Three important factors in software development

iThe most important factors I've seen in software development so far can be resumed in three simple key points. You can only pick two of them at the same time , and if anyone tells you that you can have all three at the same time he is lying to you (consider running away from them)

Some things to be aware of.

Beware of hidden development costs. The "Fixed price" you see in a contract is sometimes only the beginning. It is very easy to sign a contract that has a fixed price, a fixed time and all of the development requirements properly defined. However, trying to arrange quality, speed and price at the same time is generally a big lie.  This is a very common practice in software engineering by developers in order to over-promise to clients that do not understand about software development, in order to win work upfront.

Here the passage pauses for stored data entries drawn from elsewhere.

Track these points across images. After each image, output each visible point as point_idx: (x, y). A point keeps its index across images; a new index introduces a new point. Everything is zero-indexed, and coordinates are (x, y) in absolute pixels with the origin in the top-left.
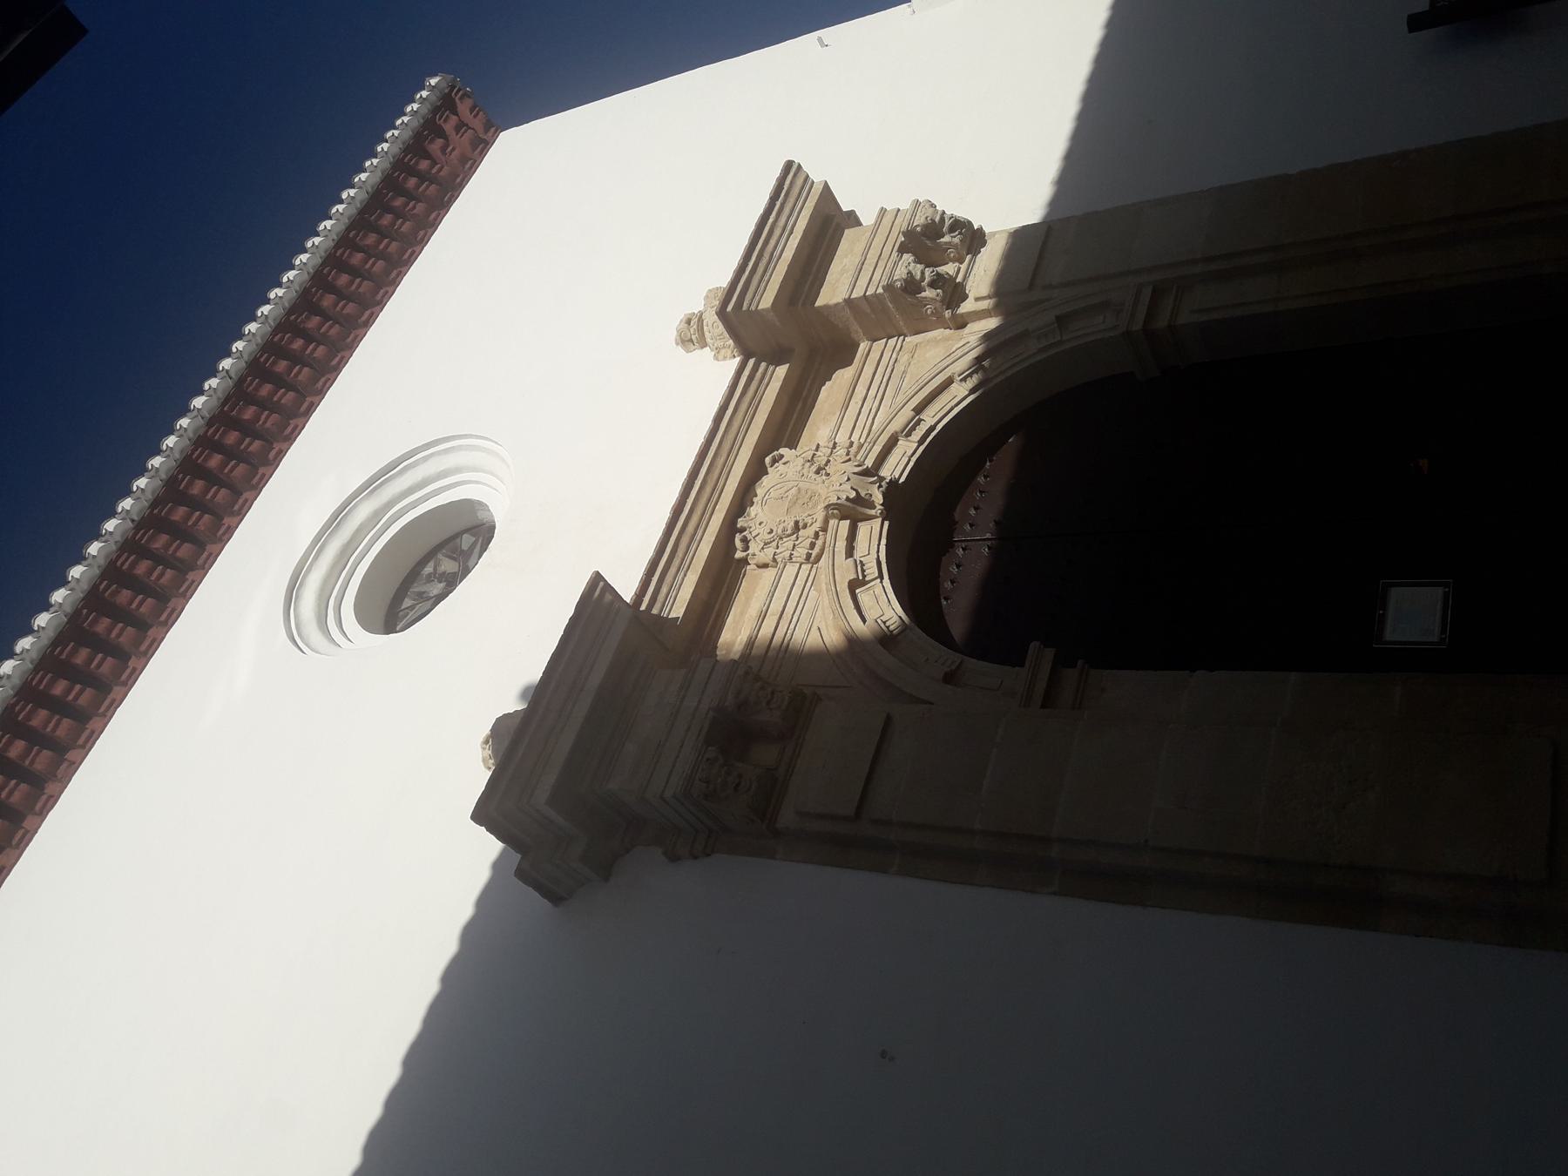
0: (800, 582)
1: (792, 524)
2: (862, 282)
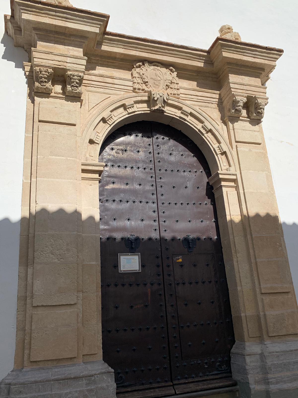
0: (126, 88)
1: (147, 81)
2: (236, 86)
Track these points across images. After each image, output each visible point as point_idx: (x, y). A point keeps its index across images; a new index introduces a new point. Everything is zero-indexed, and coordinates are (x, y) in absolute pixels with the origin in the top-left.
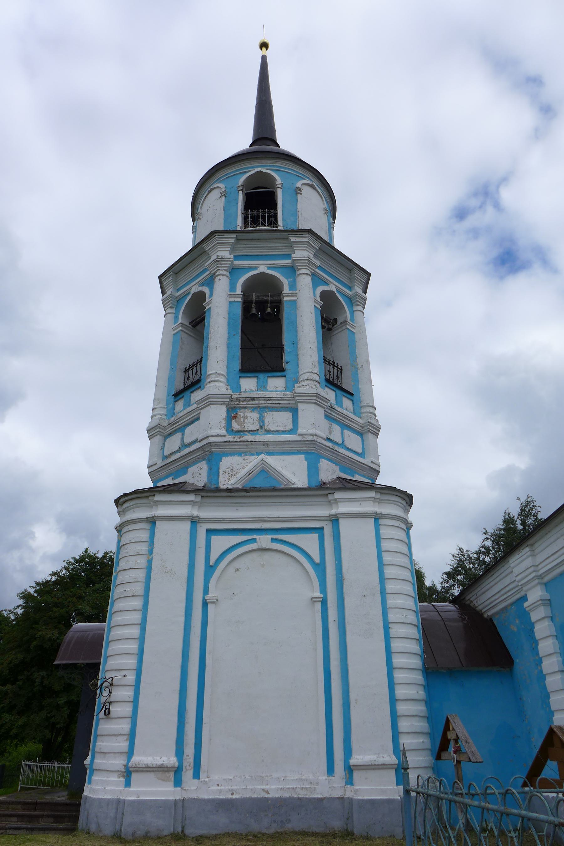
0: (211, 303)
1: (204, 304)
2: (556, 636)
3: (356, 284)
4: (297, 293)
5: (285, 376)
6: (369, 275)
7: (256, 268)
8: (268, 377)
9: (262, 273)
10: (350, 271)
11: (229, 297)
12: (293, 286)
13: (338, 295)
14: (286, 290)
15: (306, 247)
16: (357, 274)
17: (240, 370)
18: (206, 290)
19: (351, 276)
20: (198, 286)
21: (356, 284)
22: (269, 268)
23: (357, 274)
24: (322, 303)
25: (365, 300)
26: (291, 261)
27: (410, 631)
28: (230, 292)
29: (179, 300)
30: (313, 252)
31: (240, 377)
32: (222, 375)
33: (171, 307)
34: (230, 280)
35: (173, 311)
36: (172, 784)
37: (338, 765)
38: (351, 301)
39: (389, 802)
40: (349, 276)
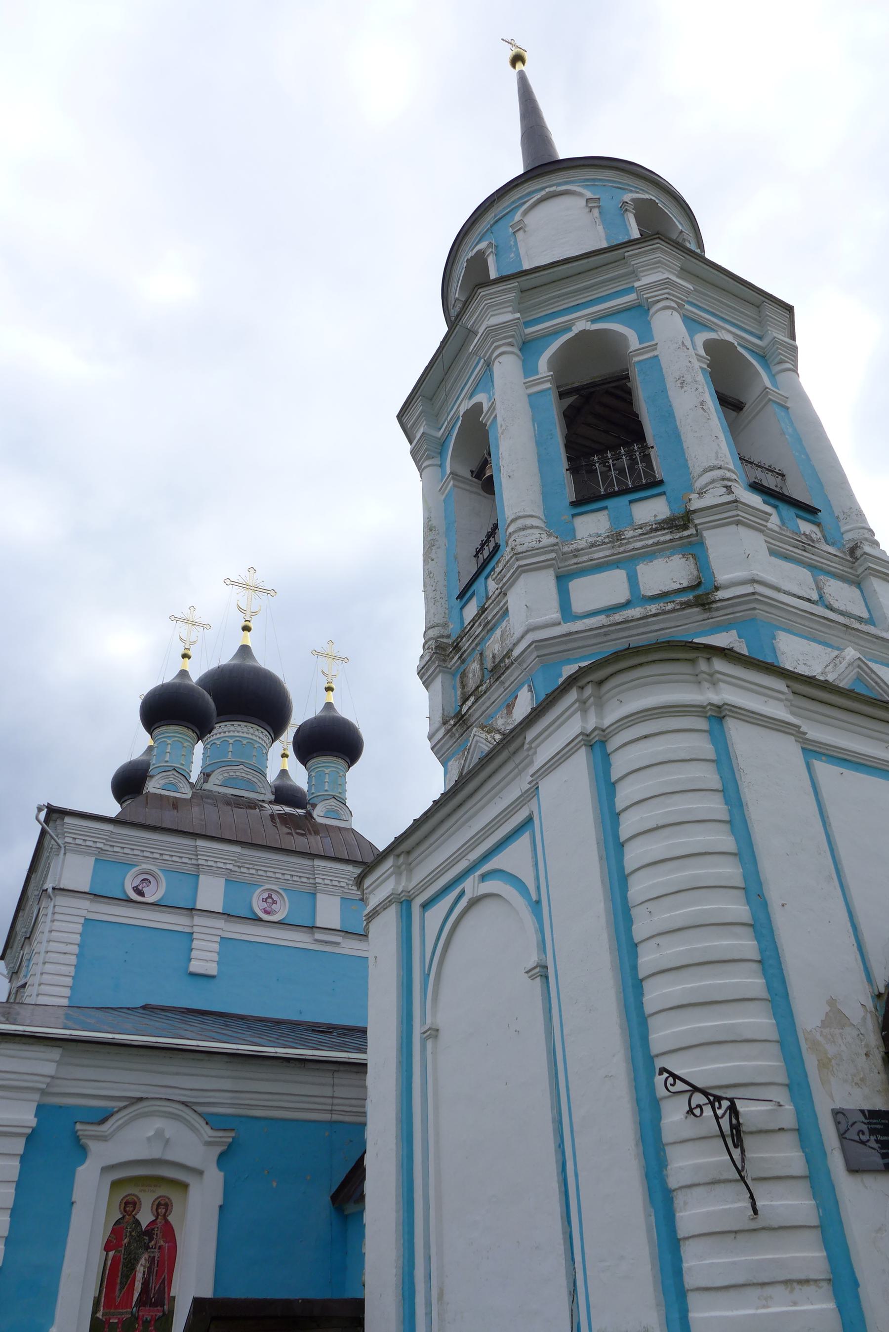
0: (494, 409)
1: (481, 419)
2: (787, 1085)
3: (769, 328)
4: (657, 344)
5: (664, 493)
6: (790, 309)
7: (567, 328)
8: (631, 502)
9: (583, 332)
10: (758, 307)
11: (527, 388)
12: (645, 333)
13: (739, 349)
14: (634, 343)
15: (668, 293)
16: (769, 310)
17: (571, 503)
18: (480, 397)
19: (760, 317)
20: (467, 401)
21: (769, 328)
22: (594, 321)
23: (769, 310)
24: (709, 358)
25: (795, 348)
26: (635, 294)
28: (525, 378)
29: (443, 444)
30: (676, 265)
31: (574, 516)
32: (539, 518)
33: (429, 457)
34: (523, 361)
35: (437, 461)
36: (207, 1292)
37: (629, 1150)
38: (766, 360)
39: (615, 809)
40: (756, 317)
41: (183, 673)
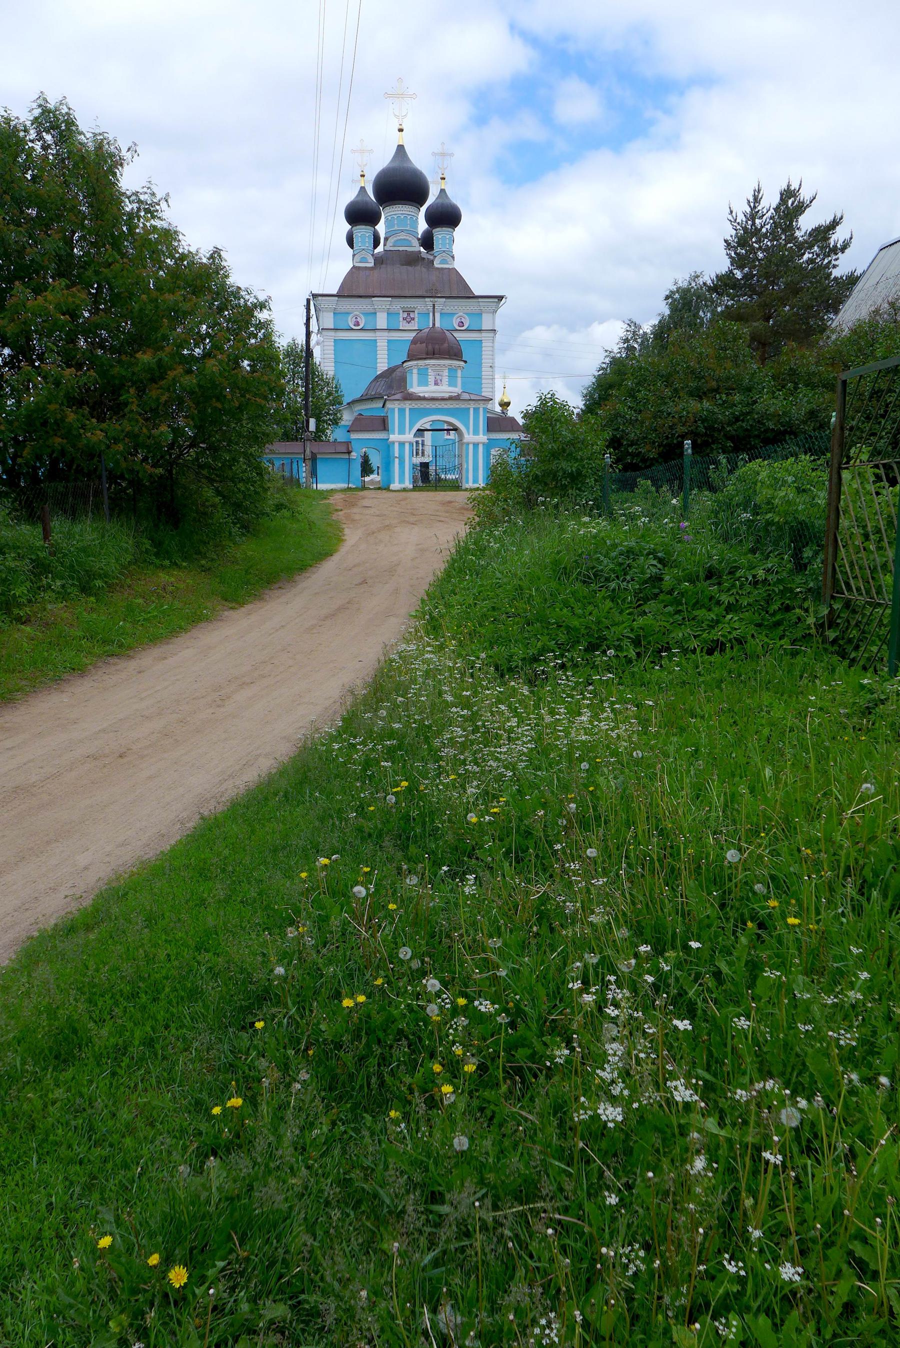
27: (741, 1094)
41: (363, 189)
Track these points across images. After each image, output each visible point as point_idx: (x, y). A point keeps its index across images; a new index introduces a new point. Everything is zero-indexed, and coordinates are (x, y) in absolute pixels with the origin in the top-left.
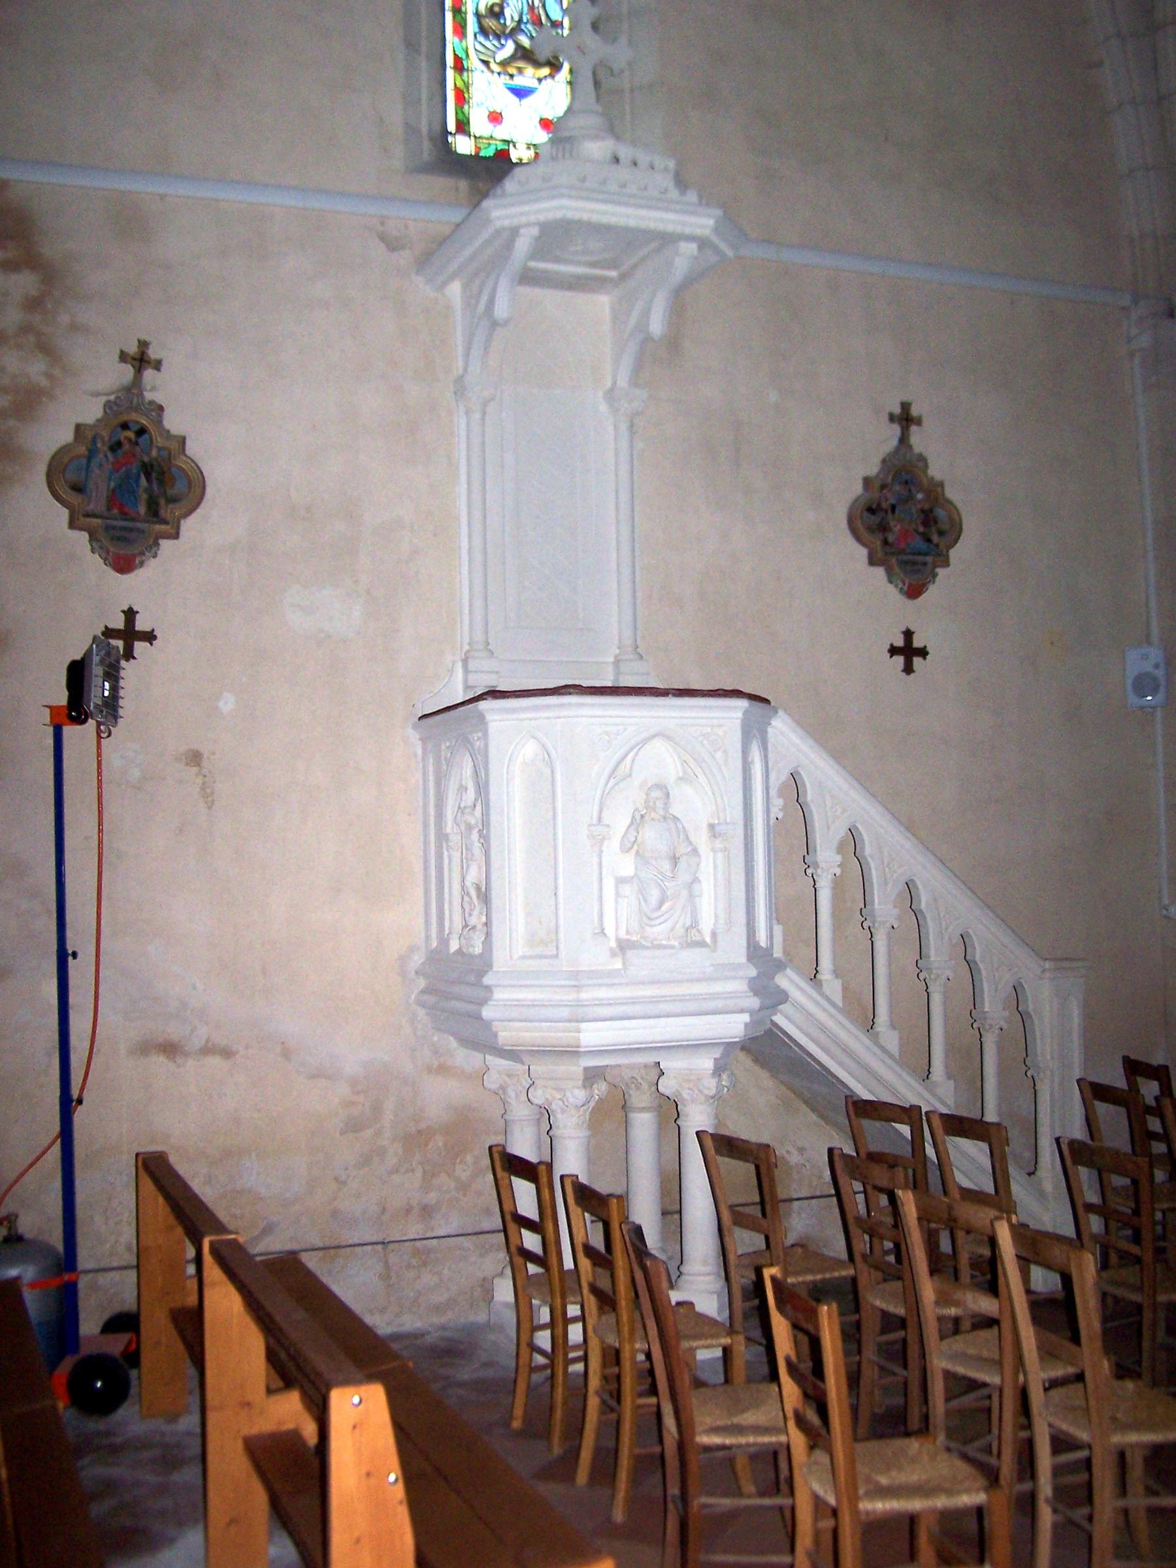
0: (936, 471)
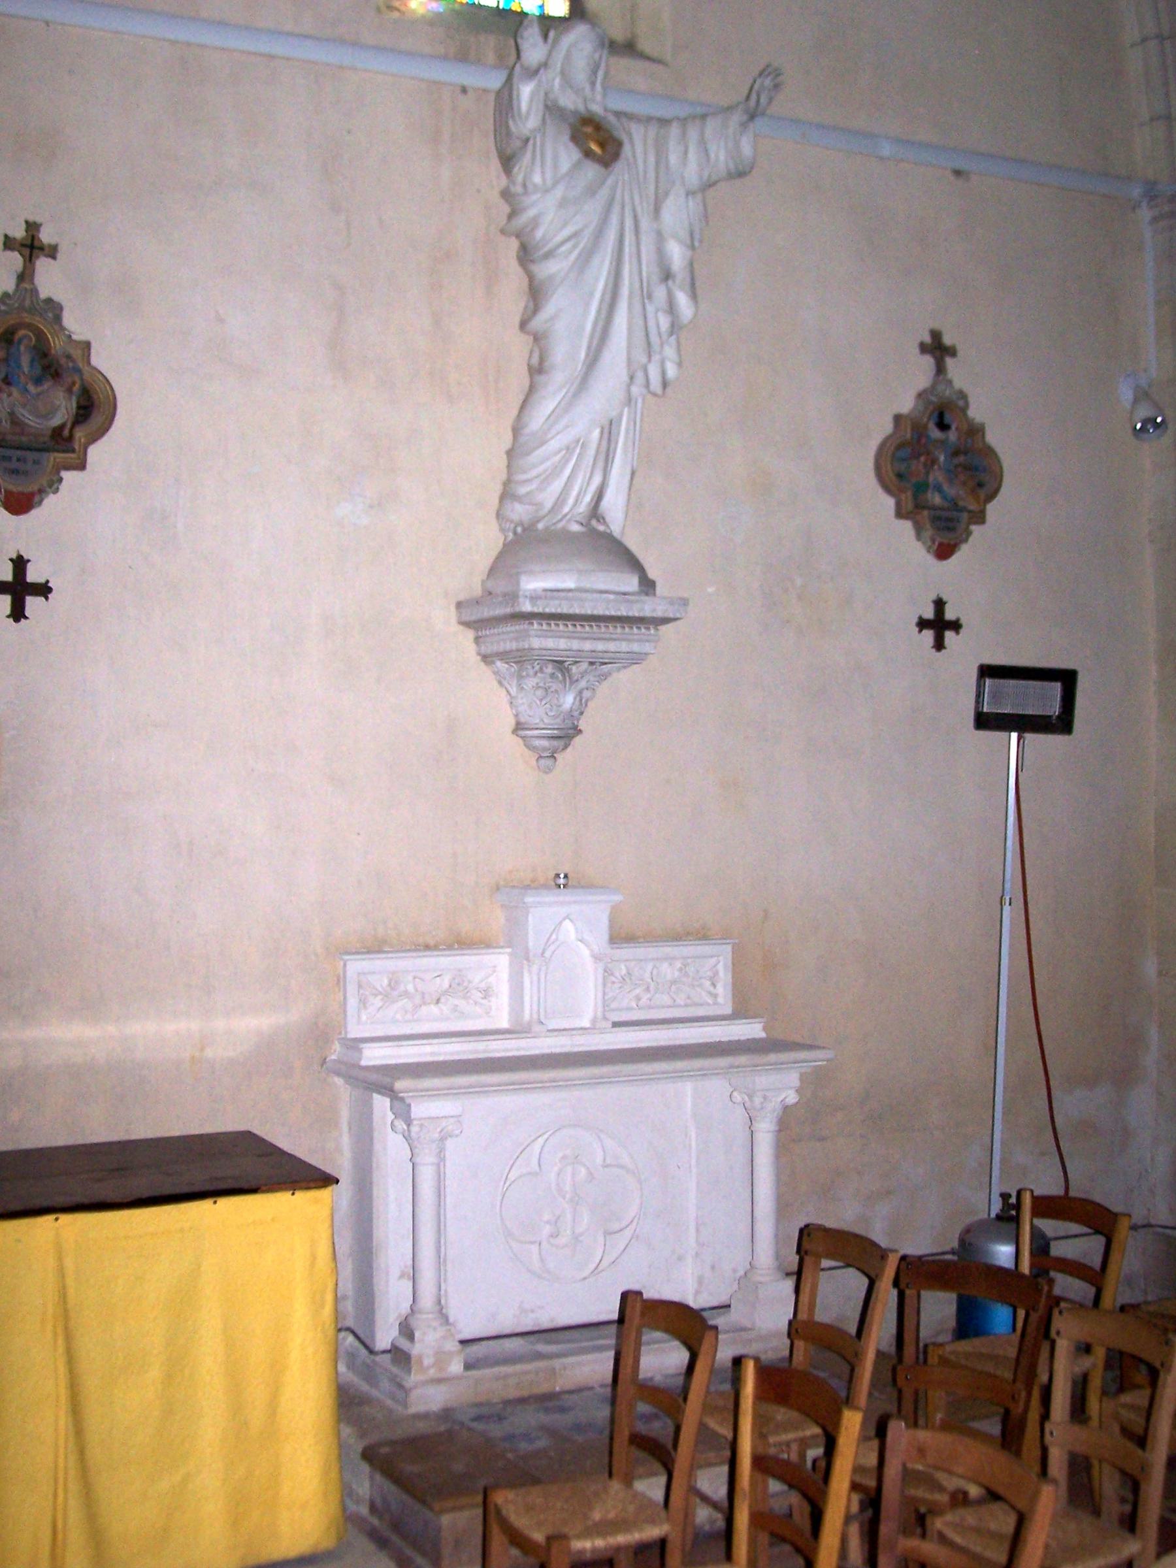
0: (976, 413)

This is a very commonly employed tactic to earn more money in future change requests or to simply grab the client's attention only for him to bid first (even though delivering is not scheduled in time.

Another suggestion I can give you is to offer bonuses - something very similar to what I consider tipping - if the development team finishes it work accordingly and in time.

These things are most problematic when trying to foresee this with hindsight. 

  • Maybe you want to make a critical change to your product that will make your product better but you have to change a big chunk of functionalities that are in development in order for them to work.
  • Maybe a competitor launches the exact same functionality when you're midway through development even though you've signed a fixed scope contract, which will cost extra money for change requests. 
  • Maybe you are using a 3rd party API that simply revokes access to that data, meaning that what you wanted to be developed can no longer be done, and you need it to approach that problem differently.

    You shouldn't operate under the assumption that you can think and plan everything ahead of time and foresee every single problem that will arise when developing your own app. Instead, I suggest you embrace these changes and be constantly looking to improve your product along the way under the right development model.

    Another bad attitude I've noticed when clients talk about software is how clients think software development works. Developing software is not like buying a car but more like building a house.

    Cars are not custom built, they are products, developed with mass production and made to be equal to one and other. You buy one and you can feel how it works and how it feels. Two same vehicules will feel exactly the same when they are on the road.

    Houses, on the other side, are not simple products that you can find on the shelf of your local superstore and just grab. Each one of us has a different opinion of how the house should look like, giving different importance as to what the most important feature of the house is. What skills do you want your contractors to have? How do you want it built?

    It's not only about paying the project and signing a contract. It needs to be tailored to each individual. Developing software is a lot like building a house. When you start building it, problems might arise (was this column in the original specification? It's not supposed to go there but if we demolish it the whole thing might fall down!!). And of course when you are building a house, you'd (normally) step by the house being built a couple of days a week to check how the builders are doing. Why not do the same with software development?

    Software development can be a bit unpredictable. It has many variables and "unkowns" when the project starts, and these keep unfolding as the project continues. It is your duty as the future owner of the software to unveil all of this unknown variables and let your development team know what to do about them. You might have the best crew in the ship, but without the captain properly steering the wheel the ship will probably get lost.  And in software development, never forget that you are the captain of your own ship, so if you don't know how to , make sure you have someone inside your boat that knows about navigation.